One would need to see the pay structure/banding structure of the employees to understand seniority (for example, in a dotcom with relatively small number of employees, everyone can be "head of something".
(Score: 1, Insightful) by Anonymous Coward on Thursday July 30 2015, @08:13AM
and one needs a representative statistics about this from other companies as well, to say whether any possible correlation is specific to Reddit.
(Score: 2) by kadal on Thursday July 30 2015, @08:18PM
Isn't Reddit too small for any meaningful statistic?
(Score: 5, Funny) by aristarchus on Thursday July 30 2015, @07:40AM
Coincidence? I plan on tendering my resignation next week, and I don't even have a position at Reddit! But it is just like when I resigned from Slashdot, where I was a loyal lurker who never actually signed up for a username, but as soon a beta hit the wall, I was like, outta there! And Google, when they wanted me to link all my various personas to a single identity (more to the question, how did they know to ask?), I was just out of there. Or at least created more identities via proxies. And now Microsoft, the great daemon itself, wants me (well, not me, but people I know who were foolish enough to buy machines with more recent versions of the plague on them) to do much the same, give my details, let M$ store all my info in a cloud. . . but as Odysseus said, is this Juno, or just a cloud, send by Hades to confuse my mind?
OK. the take-away you get from leveraging the drill-down: corporations that try to make money be managing communities will fail. Always fail. They are lucky if they can fail without the torches and pitchforks, the tar and feathers, or a nice golden parachute. But they will always fail. Gandhi said that, you know.

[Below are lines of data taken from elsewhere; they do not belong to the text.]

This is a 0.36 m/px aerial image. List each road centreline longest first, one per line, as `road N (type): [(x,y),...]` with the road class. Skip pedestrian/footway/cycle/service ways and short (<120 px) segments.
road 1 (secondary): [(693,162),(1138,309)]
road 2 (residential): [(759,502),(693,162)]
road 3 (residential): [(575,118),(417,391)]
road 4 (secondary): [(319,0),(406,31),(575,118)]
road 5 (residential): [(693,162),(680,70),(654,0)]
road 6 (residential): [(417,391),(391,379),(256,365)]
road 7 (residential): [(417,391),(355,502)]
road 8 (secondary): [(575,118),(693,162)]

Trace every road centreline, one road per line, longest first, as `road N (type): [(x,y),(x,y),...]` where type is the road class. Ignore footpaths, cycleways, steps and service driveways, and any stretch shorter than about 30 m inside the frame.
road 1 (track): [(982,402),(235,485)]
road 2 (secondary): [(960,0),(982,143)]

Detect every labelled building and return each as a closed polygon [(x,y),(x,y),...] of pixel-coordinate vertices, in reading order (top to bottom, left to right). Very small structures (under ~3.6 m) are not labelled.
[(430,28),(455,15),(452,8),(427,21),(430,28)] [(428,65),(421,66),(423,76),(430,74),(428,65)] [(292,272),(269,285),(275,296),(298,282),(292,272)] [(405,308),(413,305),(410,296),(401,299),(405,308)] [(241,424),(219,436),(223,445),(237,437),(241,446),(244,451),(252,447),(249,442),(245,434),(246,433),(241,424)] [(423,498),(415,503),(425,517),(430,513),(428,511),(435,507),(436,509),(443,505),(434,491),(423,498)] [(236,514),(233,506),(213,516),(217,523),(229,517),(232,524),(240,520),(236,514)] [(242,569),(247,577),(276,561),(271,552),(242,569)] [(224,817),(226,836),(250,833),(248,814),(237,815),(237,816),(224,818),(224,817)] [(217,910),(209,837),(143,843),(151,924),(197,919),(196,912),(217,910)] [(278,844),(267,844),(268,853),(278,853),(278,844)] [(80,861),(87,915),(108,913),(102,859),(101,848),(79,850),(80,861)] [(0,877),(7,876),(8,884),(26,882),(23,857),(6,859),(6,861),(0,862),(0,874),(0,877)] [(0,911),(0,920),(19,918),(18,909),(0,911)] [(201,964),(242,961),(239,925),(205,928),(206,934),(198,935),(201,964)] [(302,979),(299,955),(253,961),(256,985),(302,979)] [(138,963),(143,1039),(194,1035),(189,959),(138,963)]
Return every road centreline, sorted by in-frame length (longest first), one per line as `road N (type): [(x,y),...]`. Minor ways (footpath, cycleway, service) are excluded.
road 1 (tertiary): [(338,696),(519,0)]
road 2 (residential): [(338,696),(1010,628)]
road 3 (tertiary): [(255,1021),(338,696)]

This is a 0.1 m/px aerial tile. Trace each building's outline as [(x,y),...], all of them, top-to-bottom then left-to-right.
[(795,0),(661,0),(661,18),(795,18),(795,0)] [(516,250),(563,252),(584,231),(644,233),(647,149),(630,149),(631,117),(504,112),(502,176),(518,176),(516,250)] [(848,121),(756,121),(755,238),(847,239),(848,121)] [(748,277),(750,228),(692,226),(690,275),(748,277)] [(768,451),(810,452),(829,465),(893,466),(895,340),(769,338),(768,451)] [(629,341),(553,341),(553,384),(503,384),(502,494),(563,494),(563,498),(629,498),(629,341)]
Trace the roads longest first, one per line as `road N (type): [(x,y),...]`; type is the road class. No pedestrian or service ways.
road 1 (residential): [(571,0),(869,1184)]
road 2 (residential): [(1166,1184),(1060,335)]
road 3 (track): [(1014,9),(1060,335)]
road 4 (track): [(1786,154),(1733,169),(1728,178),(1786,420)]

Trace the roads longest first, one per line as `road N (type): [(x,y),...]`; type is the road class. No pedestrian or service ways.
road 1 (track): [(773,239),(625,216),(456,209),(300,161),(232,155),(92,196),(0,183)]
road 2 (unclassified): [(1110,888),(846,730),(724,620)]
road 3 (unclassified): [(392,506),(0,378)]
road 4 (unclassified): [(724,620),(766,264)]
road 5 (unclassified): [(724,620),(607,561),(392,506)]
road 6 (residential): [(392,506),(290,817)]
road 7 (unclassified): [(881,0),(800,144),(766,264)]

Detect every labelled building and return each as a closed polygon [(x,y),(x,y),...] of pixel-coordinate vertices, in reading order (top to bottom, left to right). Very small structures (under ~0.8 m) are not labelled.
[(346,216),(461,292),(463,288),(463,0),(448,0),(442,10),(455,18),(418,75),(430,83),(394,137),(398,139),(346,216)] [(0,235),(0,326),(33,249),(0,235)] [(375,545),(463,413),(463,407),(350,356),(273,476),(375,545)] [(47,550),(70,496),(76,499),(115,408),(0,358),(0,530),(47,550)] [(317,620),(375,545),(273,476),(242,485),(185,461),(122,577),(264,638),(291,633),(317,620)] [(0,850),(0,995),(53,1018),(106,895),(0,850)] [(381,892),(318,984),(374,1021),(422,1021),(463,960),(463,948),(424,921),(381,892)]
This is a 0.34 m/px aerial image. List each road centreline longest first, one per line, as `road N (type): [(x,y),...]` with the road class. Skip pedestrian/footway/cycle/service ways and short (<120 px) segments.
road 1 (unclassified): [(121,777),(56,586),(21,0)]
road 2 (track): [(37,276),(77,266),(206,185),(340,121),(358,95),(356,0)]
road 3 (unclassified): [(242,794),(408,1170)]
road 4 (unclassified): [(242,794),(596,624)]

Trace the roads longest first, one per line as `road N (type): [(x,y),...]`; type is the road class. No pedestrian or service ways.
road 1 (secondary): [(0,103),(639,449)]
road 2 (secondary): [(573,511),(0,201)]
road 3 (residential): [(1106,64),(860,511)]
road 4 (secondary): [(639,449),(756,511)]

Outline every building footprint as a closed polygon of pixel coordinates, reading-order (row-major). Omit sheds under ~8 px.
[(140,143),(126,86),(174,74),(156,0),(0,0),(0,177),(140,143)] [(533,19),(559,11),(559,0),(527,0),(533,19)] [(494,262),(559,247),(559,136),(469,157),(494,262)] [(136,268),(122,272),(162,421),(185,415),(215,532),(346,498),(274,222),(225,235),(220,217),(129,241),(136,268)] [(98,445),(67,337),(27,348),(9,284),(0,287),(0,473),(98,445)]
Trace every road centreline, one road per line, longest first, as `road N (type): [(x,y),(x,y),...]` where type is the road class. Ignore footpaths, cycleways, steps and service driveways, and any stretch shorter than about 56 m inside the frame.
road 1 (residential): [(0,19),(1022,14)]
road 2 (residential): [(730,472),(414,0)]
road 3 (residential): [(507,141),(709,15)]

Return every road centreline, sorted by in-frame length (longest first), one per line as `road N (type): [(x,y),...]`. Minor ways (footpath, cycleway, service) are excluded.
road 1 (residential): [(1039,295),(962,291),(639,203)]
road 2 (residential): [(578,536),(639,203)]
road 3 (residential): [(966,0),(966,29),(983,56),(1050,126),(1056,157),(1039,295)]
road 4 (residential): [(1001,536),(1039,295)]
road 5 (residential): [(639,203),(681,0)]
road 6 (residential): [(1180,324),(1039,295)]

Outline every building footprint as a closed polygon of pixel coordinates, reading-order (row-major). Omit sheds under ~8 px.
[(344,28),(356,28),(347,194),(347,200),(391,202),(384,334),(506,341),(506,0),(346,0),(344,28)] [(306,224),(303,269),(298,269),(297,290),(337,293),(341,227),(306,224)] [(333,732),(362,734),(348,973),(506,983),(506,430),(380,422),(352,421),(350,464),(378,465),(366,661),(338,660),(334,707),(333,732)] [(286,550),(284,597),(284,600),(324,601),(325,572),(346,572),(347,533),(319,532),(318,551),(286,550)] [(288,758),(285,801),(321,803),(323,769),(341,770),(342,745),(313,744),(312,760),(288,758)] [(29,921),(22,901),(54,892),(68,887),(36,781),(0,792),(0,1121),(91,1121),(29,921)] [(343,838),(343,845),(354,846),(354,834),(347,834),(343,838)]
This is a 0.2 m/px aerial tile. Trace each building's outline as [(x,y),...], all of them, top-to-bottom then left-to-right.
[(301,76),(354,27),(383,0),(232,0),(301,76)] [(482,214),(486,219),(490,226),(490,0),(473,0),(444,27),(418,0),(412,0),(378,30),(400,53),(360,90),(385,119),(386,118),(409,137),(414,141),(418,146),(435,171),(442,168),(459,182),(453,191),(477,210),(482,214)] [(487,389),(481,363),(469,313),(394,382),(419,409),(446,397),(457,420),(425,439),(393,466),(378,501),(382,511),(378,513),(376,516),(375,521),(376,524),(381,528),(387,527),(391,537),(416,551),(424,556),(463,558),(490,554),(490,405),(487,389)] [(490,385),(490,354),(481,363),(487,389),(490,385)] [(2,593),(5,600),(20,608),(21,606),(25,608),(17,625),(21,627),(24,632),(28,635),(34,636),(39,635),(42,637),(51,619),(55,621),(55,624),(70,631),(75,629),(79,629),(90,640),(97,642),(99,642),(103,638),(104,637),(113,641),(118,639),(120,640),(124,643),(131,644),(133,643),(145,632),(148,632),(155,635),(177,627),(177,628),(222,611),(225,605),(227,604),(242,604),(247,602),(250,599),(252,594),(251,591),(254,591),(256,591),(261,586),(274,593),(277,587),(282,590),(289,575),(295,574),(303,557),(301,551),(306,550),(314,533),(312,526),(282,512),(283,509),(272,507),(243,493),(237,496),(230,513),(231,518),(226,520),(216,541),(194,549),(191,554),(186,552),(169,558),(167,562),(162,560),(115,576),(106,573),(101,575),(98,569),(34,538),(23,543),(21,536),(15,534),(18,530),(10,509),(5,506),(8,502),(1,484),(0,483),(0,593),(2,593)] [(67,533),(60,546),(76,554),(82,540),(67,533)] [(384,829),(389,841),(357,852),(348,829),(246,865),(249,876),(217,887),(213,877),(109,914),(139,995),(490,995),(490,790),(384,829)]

(Score: 3, Informative) by janrinok on Thursday July 30 2015, @09:01AM
The story was included, not for the speculation which was mentioned by the submitter (and, I believe, balanced by the suggestion of alternative views) but because we also report events in the Business market which might be significant. When we post we get criticised for discussing the events that are occurring and, when we don't, we get asked why we are 'blocking' or ignoring specific stories.
However, it does seem that there have been changes in a rather high proportion of executive posts in Reddit over the last few weeks - something for which I cannot find a match in similar companies over the same period - so it is possible that Reddit's woes are not yet over.
(Score: 4, Insightful) by mojo chan on Thursday July 30 2015, @10:50AM
The story is fine, it's the way the summary wildly speculates that is the problem. The summaries don't need to add commentary, and TFA should be a neutral one free from such speculation as well.
const int one = 65536; (Silvermoon, Texture.cs)
(Score: 2) by janrinok on Thursday July 30 2015, @12:08PM
Ah, OK. I thought that Phoenix666 had balanced sufficiently it to make it neutral. I'm sure he will take note.
(Score: 3, Insightful) by kurenai.tsubasa on Thursday July 30 2015, @12:52PM
Or maybe she left to help build this narrative that techies assigned the male gender at birth are a bunch of misogynerds actively trying to keep women out of tech.
What's the point of that narrative, though? How does that drive down wages? We know the evidence shows that for college graduates, at least, the gender pay gap is about the size of a rounding error. Any ideas, folks?
Maybe my tinfoil's just on a bit tight.